Teriyaki Chicken Fried "Rice"
About this recipe
Put a healthy twist on your next teriyaki chicken meal by substituting cauliflower rice for the white rice. Even better, the meal is ready in 30 minutes — or less if you buy riced cauliflower, instead of making your own.
- 1 package (10.5 ounces) JOHNSONVILLE® Teriyaki Glazed Flame Grilled Chicken Breasts cut into 1/4 inch chunks, juices reserved.
- 1 medium (26-ounce) cauliflower head, rinsed or 4 cups “riced” cauliflower.
- 1 tablespoon canola oil
- 1 tablespoon sesame oil
- 3 eggs, beaten
- 1/2 cup onion, finely diced
- 1 cup frozen peas and carrots
- 2 cloves garlic, minced
- 3 tablespoons low-sodium soy sauce
- 3-4 scallions, sliced, whites and greens separated.
- Sesame seeds (optional garnish)
- To prep the cauliflower, remove the core and chop coarsely into florets. Place half of the cauliflower in a food processor and pulse until the it reaches the consistency of fine rice or couscous, being careful not to over process. Transfer to a bowl and repeat with remaining cauliflower.

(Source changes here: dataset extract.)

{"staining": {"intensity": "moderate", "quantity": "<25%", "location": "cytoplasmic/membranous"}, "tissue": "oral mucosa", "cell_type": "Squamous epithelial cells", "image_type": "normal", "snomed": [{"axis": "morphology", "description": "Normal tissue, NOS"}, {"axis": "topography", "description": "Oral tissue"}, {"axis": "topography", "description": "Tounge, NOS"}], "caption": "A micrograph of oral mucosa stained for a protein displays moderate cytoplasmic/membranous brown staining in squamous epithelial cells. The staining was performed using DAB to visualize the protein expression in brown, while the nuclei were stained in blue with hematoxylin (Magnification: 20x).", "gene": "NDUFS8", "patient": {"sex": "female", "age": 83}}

- Heat the canola oil in a large skillet over medium heat. Add the eggs and cook 2–3 minutes or until firm, stirring occasionally. Remove from the skillet and set aside.
- Heat the sesame oil in the skillet. Add diced onion, scallion whites, peas and carrots and garlic and sauté for 3–4 minutes.
- Add the cauliflower rice along with the teriyaki sauce. Mix and cook approximately 4–5 minutes, stirring frequently, just until the cauliflower is tender and warmed through.
- Add chopped chicken and juices and cook for an additional 2–3 minutes.
- Mix in the cooked egg, scallion greens and remove from heat. Portion and top with a sprinkle of sesame seeds, if using.